Now that we know how LDP works and that it provides the transport labels needed for forwarding packets of our customers between the PE routers. We need a way of segmenting our customers which is the hole idea of MPLS L3 VPNs. This is where BGP comes into the picture. It too can allocate labels. These are the VPN labels used in the bottom of the label stack.

The VPNv4 BGP AFI is used for exchanging the prefixes between PE routers – either directly in smaller networks or through RRs. And for doing the segmentation we need something do distinguish the prefixes received from our customers. This is where route-targets (RTs) comes in. The RTs are attached to the prefixes using BGP extended communities. So we must enable sending of extended communities when we peer using VPNv4 AFI. RTs work by attaching the RT when exporting (from the Customer VRF to BGP) the prefix and on the remote PE we use the RT when importing (from BGP to the Customer VRF) the prefix. Now we also need a way of making all prefixes unique which allows for overlapping prefixes between customers. This is where the route distinguisher (RD) come is. This RD which is (of course) unique per VRF is prepended to the prefixes received from the customer and makes the prefix a VPNv4 prefix. Let’s have a look at all of this. First I will show the configuration of a VRF and BGP, then we’ll look at the verification putting the pieces together.

! R2 VRF config:
vrf definition a
rd 2.2.2.2:6
route-target export 2345:6
route-target import 2345:6
!
exit-address-family

Defining a VRF gives the ability to use it for both IPv4 and IPv6. If you create the VRF using the legacy ip vrf command, you’ll only have IPv4 capability. We define the RD and the RTs for importing and exporting prefixes.

Next we have the BGP config part.

R2#sh run | sec router bgp
router bgp 2345
bgp log-neighbor-changes
neighbor 5.5.5.5 remote-as 2345
neighbor 5.5.5.5 update-source Loopback0
!
neighbor 5.5.5.5 activate
neighbor 5.5.5.5 send-community extended
!
neighbor 10.0.26.6 remote-as 6
neighbor 10.0.26.6 activate
R2#

In BGP we first define the neighbor and how we establish a peering with them using the remote-as and update-source commands.
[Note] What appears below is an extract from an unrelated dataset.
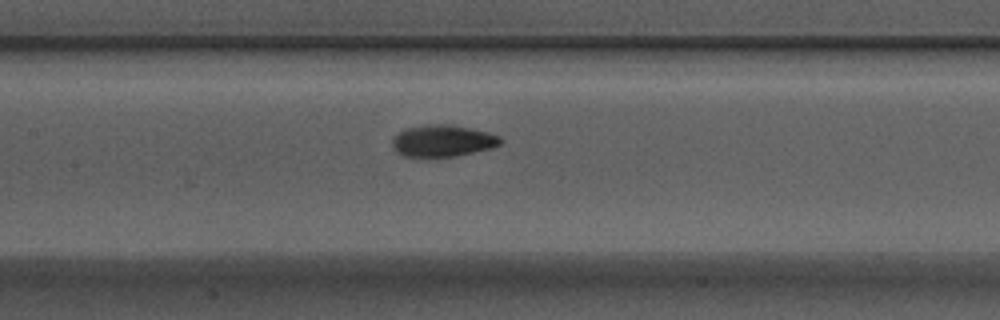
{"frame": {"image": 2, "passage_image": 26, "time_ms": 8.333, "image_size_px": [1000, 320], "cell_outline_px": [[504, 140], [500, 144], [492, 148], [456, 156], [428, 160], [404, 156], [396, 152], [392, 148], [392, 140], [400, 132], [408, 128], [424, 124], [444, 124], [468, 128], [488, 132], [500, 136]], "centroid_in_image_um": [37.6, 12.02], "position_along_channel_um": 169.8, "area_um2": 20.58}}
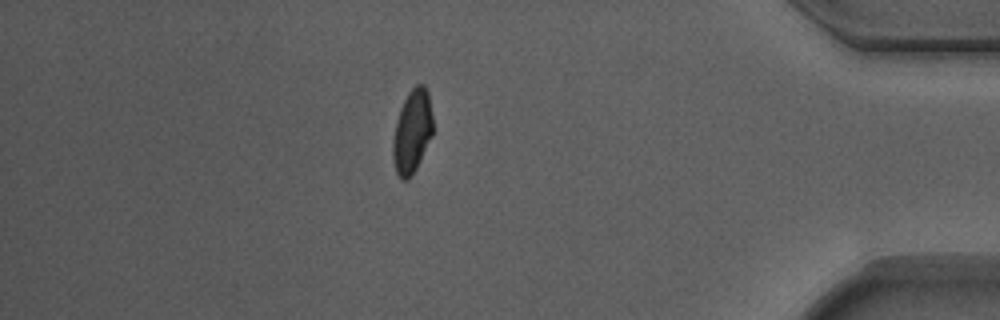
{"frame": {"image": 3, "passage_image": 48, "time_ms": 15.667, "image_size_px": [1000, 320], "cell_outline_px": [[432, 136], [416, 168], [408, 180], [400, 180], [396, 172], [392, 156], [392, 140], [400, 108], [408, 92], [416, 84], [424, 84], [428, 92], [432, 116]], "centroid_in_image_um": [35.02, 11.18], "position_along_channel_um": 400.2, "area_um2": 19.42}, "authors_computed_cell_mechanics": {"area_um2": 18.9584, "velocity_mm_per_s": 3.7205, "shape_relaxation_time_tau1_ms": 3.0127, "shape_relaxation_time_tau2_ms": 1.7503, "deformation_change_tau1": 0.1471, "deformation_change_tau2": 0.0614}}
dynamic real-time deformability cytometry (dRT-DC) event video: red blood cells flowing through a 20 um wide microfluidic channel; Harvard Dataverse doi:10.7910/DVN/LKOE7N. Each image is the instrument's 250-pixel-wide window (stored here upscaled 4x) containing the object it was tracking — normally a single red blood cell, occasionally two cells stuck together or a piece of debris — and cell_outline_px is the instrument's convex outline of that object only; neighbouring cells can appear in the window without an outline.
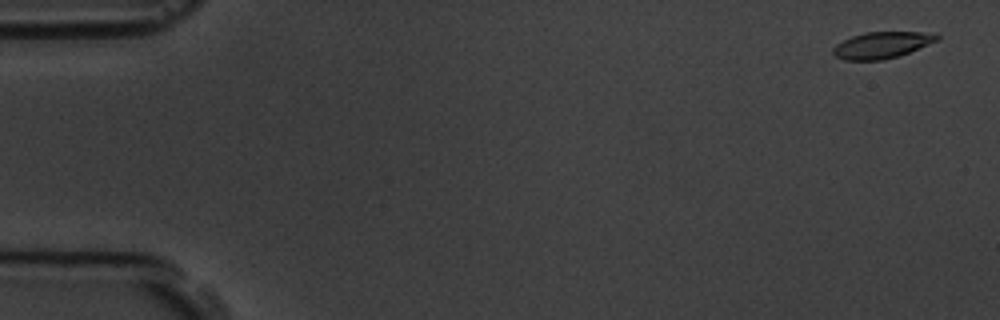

With MPLS L3 VPNs the update-source is extremely important, because it is used as the NH on the remote PEs and for forwarding to work on Cisco routers it must be a /32 prefix used for the NH with MPLS L3 VPNs.
The neighbor is then activated under the VPNv4 AFI which in newer code also configured the sending of the extended community.
Lastly we have the peering to our customer in vrf a so we can import and export prefixes tying together the customers sites.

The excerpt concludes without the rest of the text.